Good work, Patricia. Beer traps are a great way to identify slugs as the culprit when plant damage occurs overnight. The slugs are attracted to the beer, then overcome by the alcohol when they crawl in. To get the best results, put out small containers of fresh beer at sunset - not stale beer and not during heat of the day. In the morning, the containers will be filled with slugs if the little slimers were anywhere nearby.
Toss the bodies and beer into the woods and put out a fresh batch every evening until the problem is under control. Slugs won't go near day-old beer. (Nor will I!)
Mold in wood mulch; cedar is not immune
Dave in Dumfries, Va. writes: "We put a 'cedar blend' mulch down this year. We've used cedar in the past with no problems, but began to notice pieces of black mold appearing in the mulch and decided it was one of the nuisance fungi you've discussed. We removed the mulch, but are there other steps we should take, like treating the area with something? Plus, we're considering using pine fines to replace the cedar, and would appreciate your thoughts and guidance."

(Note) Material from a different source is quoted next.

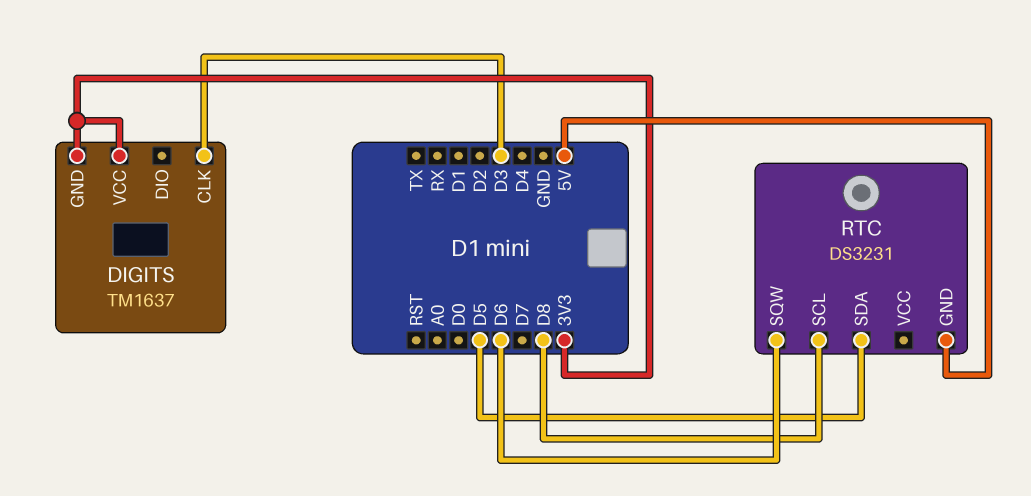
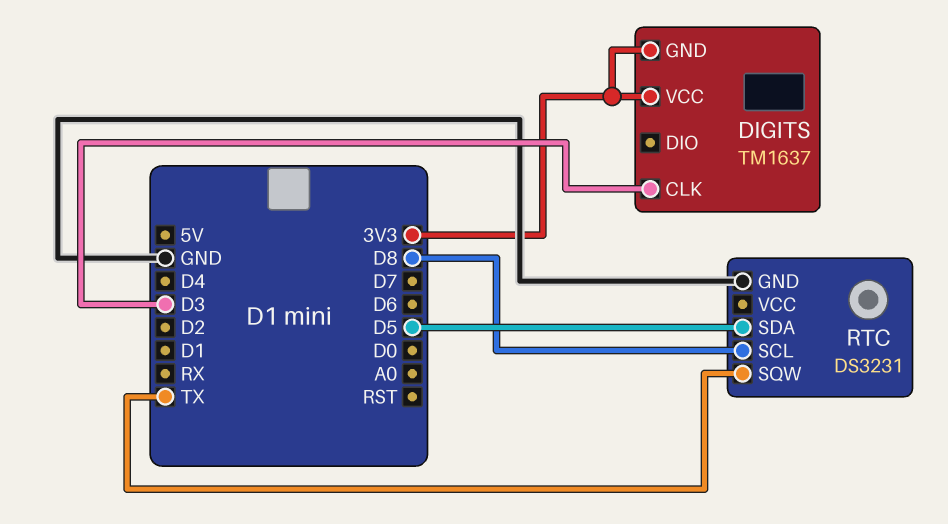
RTC pin GND: 5V -> GND
RTC pin SQW: D6 -> TX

Everyone who uses these foolish wood mulches will eventually experience mold or fungal issues, Dave, it's just a matter of time. Some folks get fungi-ed their first year; some not until after a decade of mulching, but sooner or later it happens to everyone who mulches with wood or bark. Luckily, removing the mulch ends the mold problem. No further action is necessary.
And the pine fines sound ... well, fine.
Garlic harvest guidelines
Time for all good garlic growers to keep a close eye on their stinking rose beds ... its harvest time. (At least it is if about one-third of your garlic plants are turning brown.)
Now, different varieties of garlic mature at different times, the location of the patch can make a difference and everything seems to be coming in early this season. So if the leaves of your plants have some brown showing, pull up a test plant and check it out. If it looks like a big leek, wait another week. (Wash the 'baby garlic' well and chop it up for use in a garlic flavored dish.)
But if the underground bulb is fully formed and covered with a nice tight paper wrapper, harvest away. Pull the garlic out of the ground slooowly and carefully, and then cure it for a week or so in a cool, dry airy location ... on a screened porch under a ceiling fan would be ideal. Don't dry the bulbs in the sun or wash them. Any dirt will brush off easily once the bulbs are dry.
And do not wait too long to harvest. If garlic isn't harvested promptly, the wrappers will split open and the cloves will be ruined.
Garlic harvested late looks like George Washington's old dentures.